The most recent round of rule changes to the Academy Awards were announced a few days ago. Most were minor, allowing a team of two people can be considered a single producer for Best Picture, and allowing a team of three or more “equally contributing” composers to be up for Best Original Score. However, two changes in particular stood out:
“In the documentary categories, multi-part or limited series are not eligible for awards consideration."

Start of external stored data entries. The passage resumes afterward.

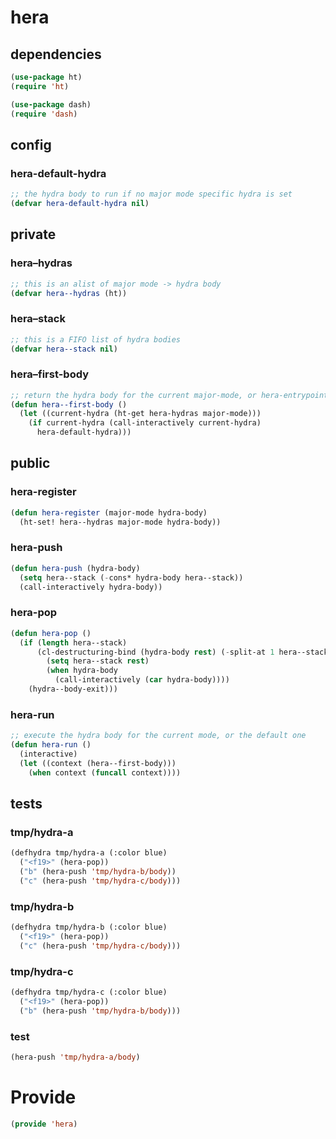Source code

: * hera
:properties:
:header-args: :tangle yes
:end:
** dependencies
#+begin_src emacs-lisp
  (use-package ht)
  (require 'ht)

  (use-package dash)
  (require 'dash)
#+end_src

** config
*** hera-default-hydra
#+begin_src emacs-lisp
  ;; the hydra body to run if no major mode specific hydra is set
  (defvar hera-default-hydra nil)
#+end_src

** private
*** hera--hydras
#+begin_src emacs-lisp
  ;; this is an alist of major mode -> hydra body
  (defvar hera--hydras (ht))
#+end_src

*** hera--stack
#+begin_src emacs-lisp
  ;; this is a FIFO list of hydra bodies
  (defvar hera--stack nil)
#+end_src

*** hera--first-body
#+begin_src emacs-lisp
  ;; return the hydra body for the current major-mode, or hera-entrypoint
  (defun hera--first-body ()
    (let ((current-hydra (ht-get hera-hydras major-mode)))
      (if current-hydra (call-interactively current-hydra)
        hera-default-hydra)))
#+end_src

** public
*** hera-register
#+begin_src emacs-lisp
  (defun hera-register (major-mode hydra-body)
    (ht-set! hera--hydras major-mode hydra-body))
#+end_src

*** hera-push
#+begin_src emacs-lisp
  (defun hera-push (hydra-body)
    (setq hera--stack (-cons* hydra-body hera--stack))
    (call-interactively hydra-body))
#+end_src

*** hera-pop
#+begin_src emacs-lisp
  (defun hera-pop ()
    (if (length hera--stack)
        (cl-destructuring-bind (hydra-body rest) (-split-at 1 hera--stack)
          (setq hera--stack rest)
          (when hydra-body
            (call-interactively (car hydra-body))))
      (hydra--body-exit)))
#+end_src

*** hera-run
#+begin_src emacs-lisp
  ;; execute the hydra body for the current mode, or the default one
  (defun hera-run ()
    (interactive)
    (let ((context (hera--first-body)))
      (when context (funcall context))))
#+end_src

** tests
:properties:
:header-args: :tangle no
:end:
*** tmp/hydra-a
 #+begin_src emacs-lisp
   (defhydra tmp/hydra-a (:color blue)
     ("<f19>" (hera-pop))
     ("b" (hera-push 'tmp/hydra-b/body))
     ("c" (hera-push 'tmp/hydra-c/body)))
#+end_src

*** tmp/hydra-b
 #+begin_src emacs-lisp
   (defhydra tmp/hydra-b (:color blue)
     ("<f19>" (hera-pop))
     ("c" (hera-push 'tmp/hydra-c/body)))
#+end_src

*** tmp/hydra-c
 #+begin_src emacs-lisp
   (defhydra tmp/hydra-c (:color blue)
     ("<f19>" (hera-pop))
     ("b" (hera-push 'tmp/hydra-b/body)))
#+end_src

*** test
#+begin_src emacs-lisp
(hera-push 'tmp/hydra-a/body)
#+end_src

* Provide
:properties:
:header-args: :tangle yes
:end:
#+begin_src emacs-lisp
  (provide 'hera)
#+end_src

"For the first time, nominations voting in the Animated Feature Film category will be opened up to the entire eligible voting membership. Invitations to join the nominating committee will be sent to all active Academy members, rather than a select craft-based group."
As many commentators have rightly pointed out, these two rule changes are reactions to specific results from the most recent round of Academy Awards. Specifically, Ezra Edelman's took home the Oscar for his seven hour, five part documentary, "O.J.: Made in America," which was originally made for ESPN's "30 for 30" series, but premiered first theatrically.
The Academy has always been very keen to maintain a dividing line between film and television content, and there's been a rule that films have to premiere in theaters first for Oscar eligibility since an animated television special won the Academy Award for Best Animated Short Film for 1972 when it was subsequently theatrically released. It's a fairly arbitrary distinction, and one that filmmakers have been getting around for ages with limited theatrical runs.
The new rule could also be pretty easily circumvented by "O.J." being edited to remove the serialization. "O.J." may be unusually long for a feature, but it's not as long as Claude Lanzmann's landmark Holocaust documentary "Shoah," which runs over ten hours and contains nothing resembling a chapter break. This move should discourage longer documentaries from being made and submitted. However, it may discourage projects that originated in the television realm from being repackaged as potential feature contenders. And that's a shame, since television can offer sources of funding and talent that the features world doesn't these days. The line between the two has just gotten blurrier lately.
Now on to the Animated Feature Film category. Initially, the change doesn't seem so major. Opening up the nominating committee to the wider Academy membership instead of only animation industry professions wouldn't change much, would it? Well, the worry is that by having fewer Academy members on the nominating committee who specialize in animation would mean that the nominations would end up favoring the big American studios over the smaller independent and foreign titles like "The Red Turtle" and "My Life as a Zucchini." The perception currently is that animation industry insiders have a bias toward traditional and stop-motion animation over the CG animation more commonly used by the bigger, more commercial studios.
This worries me, because the Animated Feature Film nominations have been so dependable in recent years at really sussing out these smaller, deserving films. The wider Academy membership that actually votes on the winners, on the other hand, has consistently picked the highest profile, most popular films - usually something from Disney or PIXAR. While the category has made significant strides toward being taken more seriously, there are still members who continue to display a pretty appalling attitude toward animated films.
Then again, the rule change should be considered in the context of all the rules that aren't changing. A spot on the nominating committee is voluntary, so only those members who want to be there will be. And they'll still have to watch two-thirds of all the eligible films, including all of those foreign and indie contenders. The rule change may end up not making much of a difference in the end. However, since it
was the major studios that pushed for these changes, clearly somebody is hoping that they will.
Some of the Oscar races have been notably dysfunctional, like the Documentary and Best Song categories, so I understand the year round of rule tweaking to some degree. However, in many cases, like the two above, they just feel petty. So what if "Finding Dory" was edged out of the Animated Feature race by tiny European films? So what if a seven-hour feature won Documentary? The old rules didn't strike me as unfair.
Don't like the results? Make better films.